And I like it.
Yes, it's Advent. Yes, I know about how early "secularization" decorating for Christmas robs Advent of its meaning, or so some think.
No, it doesn't do that for me. I still observe Advent. I love Advent. Early decorating won't make any difference to me.
Now, I may have written something like this in previous years, but this year it feels different. I realize how much I love lighting displays in this darkest time of the year. I realize that by October, when it's night, and I'm driving in the rain, and I approach the traffic lights and their reflections off the wet road, I feel Christmasy, and I like it. I know that the decorations and lights my neighbors put up today will be gone by Christmas day.

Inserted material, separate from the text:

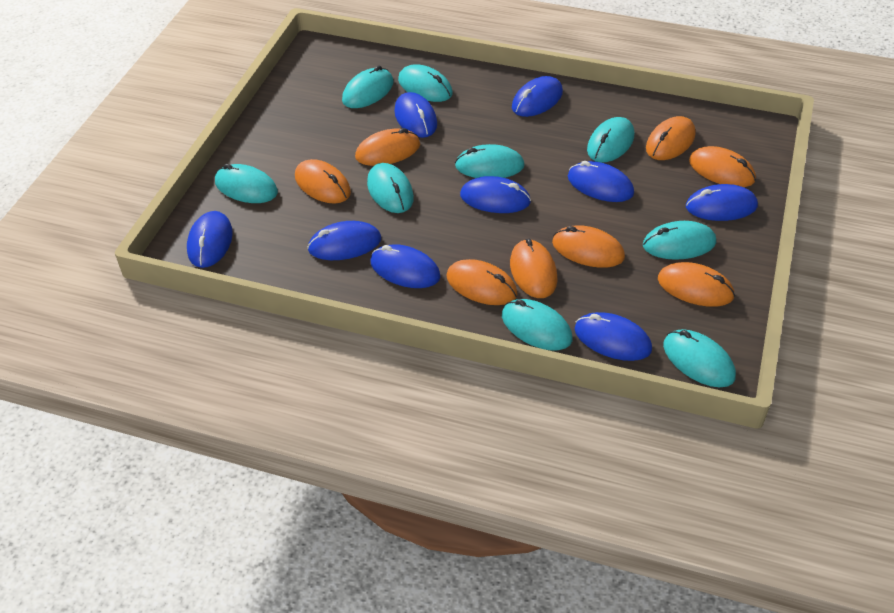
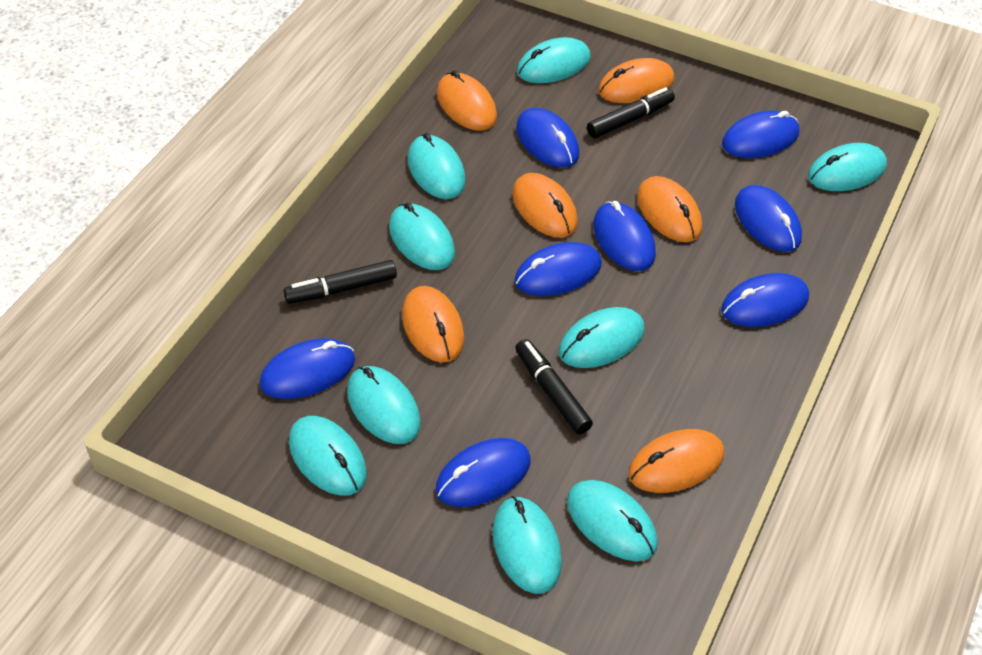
black marker: none = 0 -> [284,260,397,304] [515,339,593,434] [587,87,675,138] = 3
blue mouse: [187,211,233,268] [307,221,381,260] [370,244,441,288] [394,92,437,138] [460,176,531,213] [512,76,563,117] [568,161,634,202] [574,312,652,361] [686,184,758,221] = 9 -> [260,338,355,399] [435,438,531,507] [514,242,602,296] [516,108,579,168] [593,201,656,271] [721,273,809,327] [722,111,799,158] [735,185,802,252] = 8
orange mouse: [295,159,351,203] [355,128,420,166] [446,259,517,305] [510,239,558,298] [552,225,625,268] [646,116,696,160] [658,262,735,307] [689,146,756,187] = 8 -> [402,286,464,363] [437,70,497,131] [512,173,578,238] [598,58,674,103] [628,429,724,493] [637,176,702,242] = 6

And if I get scroogy about those early lights, if I twist myself into a knot about the violation of Advent, I'll miss entirely something I love. My neighbors won't be celebrating Christmas for twelve days after the 25th. They've already had four weeks of it. So I will enjoy them now.
And so, I'm enjoying the lights. I'm enjoying extending my Christmas joy and mixing it with my Advent anticipation. And today I replied to the first "Merry Christmas", with a Merry Christmas of my own. And yes, we are going to light up a small fir tree in the front yard this week.
Slippery slope? Only if my mind allows it. And it won't. Because I love Advent, and the dark, and lighting small lights in the dark, to remind me of what it is for which I'm waiting.
What are you waiting for this end-of-the-year?